Work instructions
Copy out every line of the records below that contains the string "members", matching case exactly.

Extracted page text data
——————

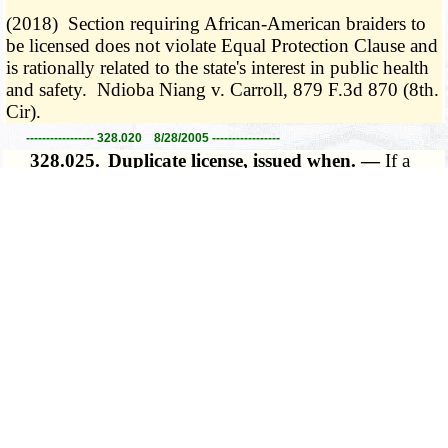
(2018) Section requiring African-American braiders to
be licensed does not violate Equal Protection Clause and
is rationally related to the state's interest in public health
and safety. Ndioba Niang v. Carroll, 879 F.3d 870 (8th.
Cir).
----------------- 328.020 8/28/2005 -----------------
328.025.
Duplicate license, issued when. —
If a
license issued under this chapter has been destroyed,
lost, mutilated beyond practical usage, or was never
received, the licensee shall obtain a duplicate license
from the board by appearing in person at the board's
office or mailing, by certified mail, return receipt
requested, a notarized affidavit stating that the license has
been destroyed, lost, mutilated beyond practical usage,
or was never received.
­­--------
(L. 2018 H.B. 1500 merged with H.B. 1719)
----------------- 328.025 8/28/2018 -----------------
328.070.
Public examinations by board. —
The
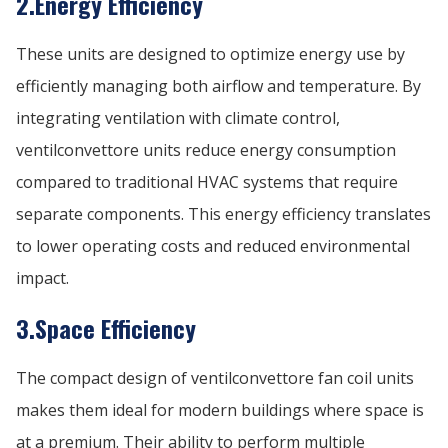
2.Energy Efficiency
These units are designed to optimize energy use by
efficiently managing both airflow and temperature. By
integrating ventilation with climate control,
ventilconvettore units reduce energy consumption
compared to traditional HVAC systems that require
separate components. This energy efficiency translates
to lower operating costs and reduced environmental
impact.
3.Space Efficiency
The compact design of ventilconvettore fan coil units
makes them ideal for modern buildings where space is
at a premium. Their ability to perform multiple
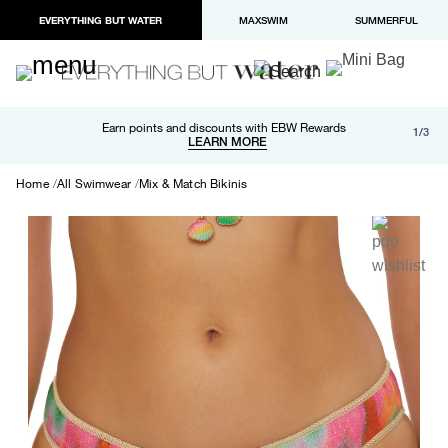
EVERYTHING BUT WATER
MAXSWIM
SUMMERFUL
Free shipping and returns on orders over $100
Earn points and discounts with EBW Rewards
1/3
Paypal and Apple Pay now available in checkout
LEARN MORE
LEARN MORE
Home
All Swimwear
Mix & Match Bikinis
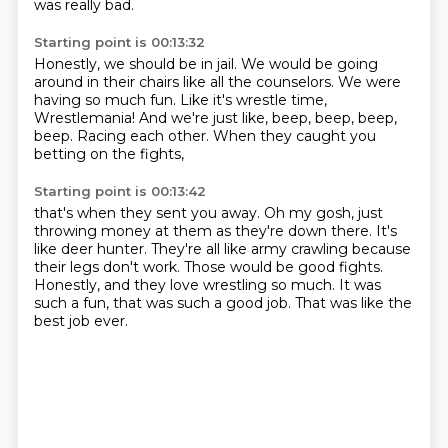
was really bad.
Starting point is 00:13:32
Honestly, we should be in jail.
We would be going
around in their chairs
like all the counselors.
We were
having so much fun.
Like it's wrestle time,
Wrestlemania!
And we're just like, beep, beep, beep,
beep.
Racing each other.
When they caught you
betting on the fights,
Starting point is 00:13:42
that's when they sent you away.
Oh my gosh, just
throwing money at them as they're down there.
It's
like deer hunter.
They're all like army crawling because
their legs don't work.
Those would be good fights.
Honestly, and they love wrestling so much.
It was
such a fun, that was such a good job.
That was like the
best job ever.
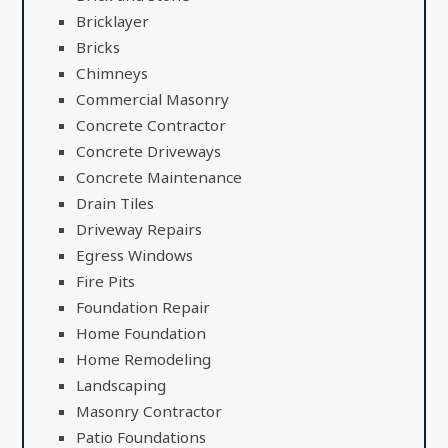
Bricklayer
Bricks
Chimneys
Commercial Masonry
Concrete Contractor
Concrete Driveways
Concrete Maintenance
Drain Tiles
Driveway Repairs
Egress Windows
Fire Pits
Foundation Repair
Home Foundation
Home Remodeling
Landscaping
Masonry Contractor
Patio Foundations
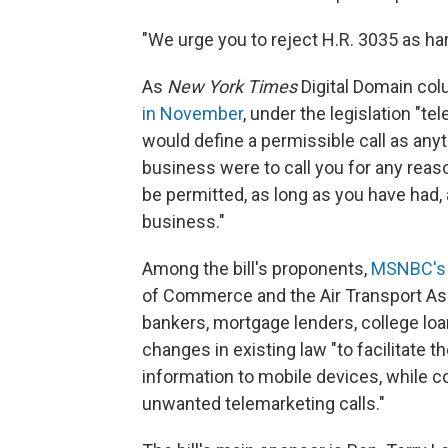
"We urge you to reject H.R. 3035 as h
As
New York Times
Digital Domain col
in November
, under the legislation "t
would define a permissible call as anythi
business were to call you for any reaso
be permitted, as long as you have had,
business."
Among the bill's proponents,
MSNBC's 
of Commerce and the Air Transport Ass
bankers, mortgage lenders, college lo
changes in existing law "to facilitate 
information to mobile devices, while 
unwanted telemarketing calls."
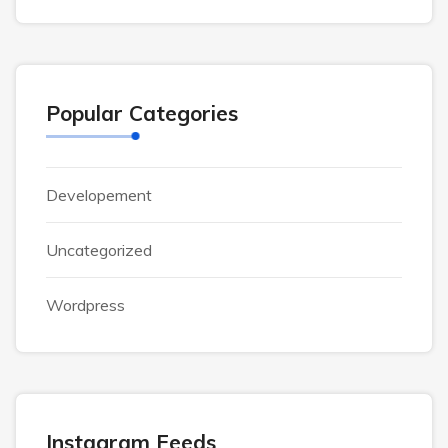
Popular Categories
Developement
Uncategorized
Wordpress
Instagram Feeds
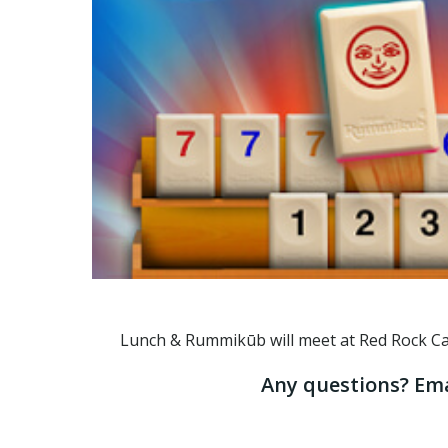
Lunch & Rummikūb will meet at Red Rock Casin
Any questions? Ema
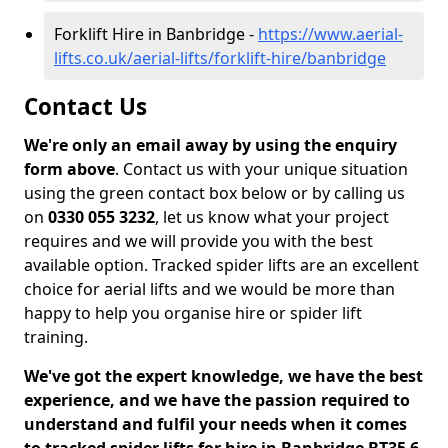
Forklift Hire in Banbridge -
https://www.aerial-
lifts.co.uk/aerial-lifts/forklift-hire/banbridge
Contact Us
We're only an email away by using the enquiry
form above
. Contact us with your unique situation
using the green contact box below or by calling us
on
0330 055 3232
, let us know what your project
requires and we will provide you with the best
available option. Tracked spider lifts are an excellent
choice for aerial lifts and we would be more than
happy to help you organise hire or spider lift
training.
We've got the expert knowledge, we have the best
experience, and we have the passion required to
understand and fulfil your needs when it comes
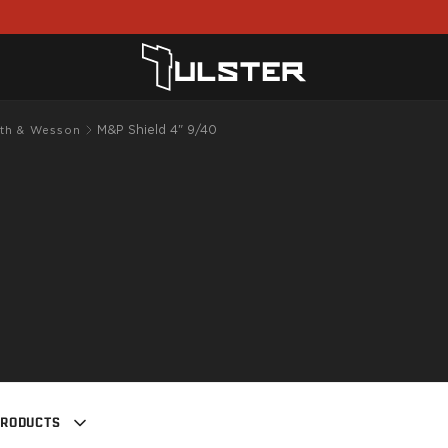
M&P Shield 4" 9/40
th & Wesson
PRODUCTS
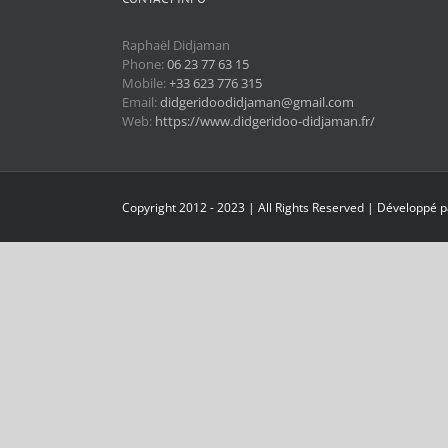
Raphaël Didjaman
Phone:
06 23 77 63 15
Mobile:
+33 623 776 315
Email:
didgeridoodidjaman@gmail.com
Web:
https://www.didgeridoo-didjaman.fr/
Copyright 2012 - 2023 | All Rights Reserved | Développé 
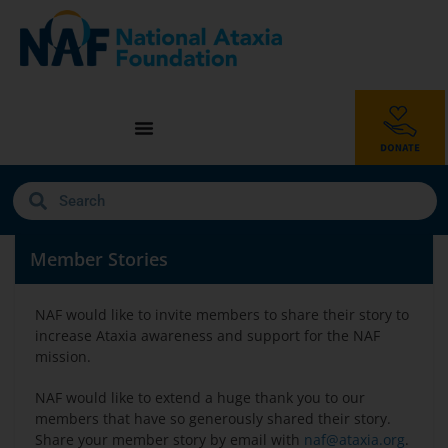
Member Stories
NAF would like to invite members to share their story to
increase Ataxia awareness and support for the NAF
mission.
NAF would like to extend a huge thank you to our
members that have so generously shared their story.
Share your member story by email with
naf@ataxia.org
.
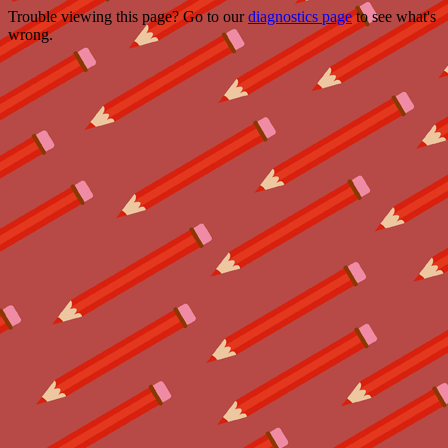
Trouble viewing this page? Go to our
diagnostics page
to see what's
wrong.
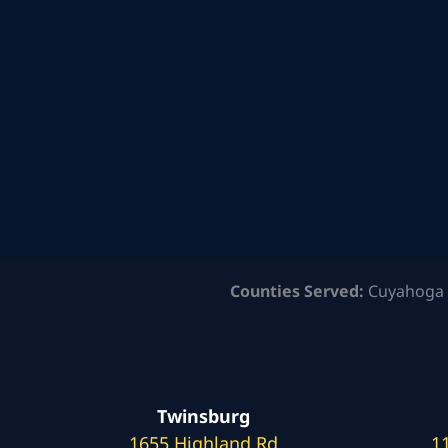
Counties Served:
Cuyahoga 
Twinsburg
1655 Highland Rd
1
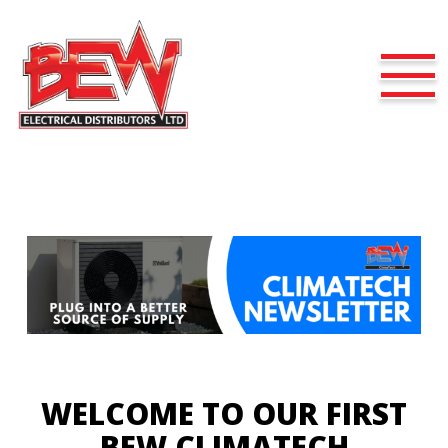
WELCOME TO OUR FIRST
BEW CLIMATECH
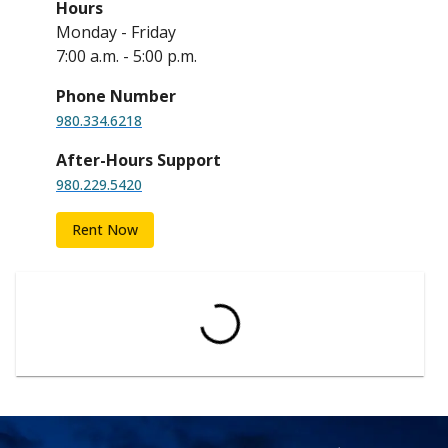
Hours
Monday - Friday
7:00 a.m. - 5:00 p.m.
Phone Number
980.334.6218
After-Hours Support
980.229.5420
Rent Now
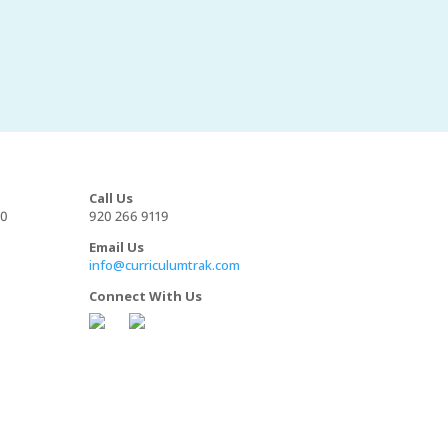
Call Us
00
920 266 9119
Email Us
info@curriculumtrak.com
Connect With Us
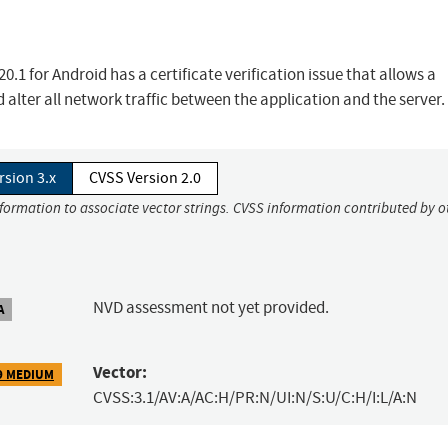
1 for Android has a certificate verification issue that allows a
alter all network traffic between the application and the server.
rsion 3.x
CVSS Version 2.0
nformation to associate vector strings. CVSS information contributed by o
NVD assessment not yet provided.
A
Vector:
9 MEDIUM
CVSS:3.1/AV:A/AC:H/PR:N/UI:N/S:U/C:H/I:L/A:N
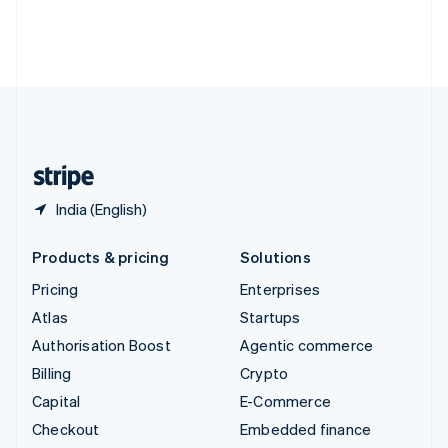
Deutsch
Français
Italiano
English
Thailand
ไทย
English
United Arab Emirates
English
United Kingdom
English
United States
English
Español
简体中文
India (English)
Products & pricing
Solutions
Pricing
Enterprises
Atlas
Startups
Authorisation Boost
Agentic commerce
Billing
Crypto
Capital
E-Commerce
Checkout
Embedded finance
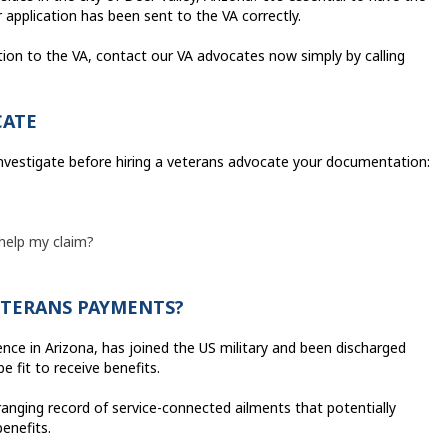
application has been sent to the VA correctly.
tion to the VA, contact our VA advocates now simply by calling
CATE
investigate before hiring a veterans advocate your documentation:
 help my claim?
VETERANS PAYMENTS?
dence in Arizona, has joined the US military and been discharged
e fit to receive benefits.
anging record of service-connected ailments that potentially
benefits.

——————

Solution
NAF would like to invite members to share their story to
members that have so generously shared their story.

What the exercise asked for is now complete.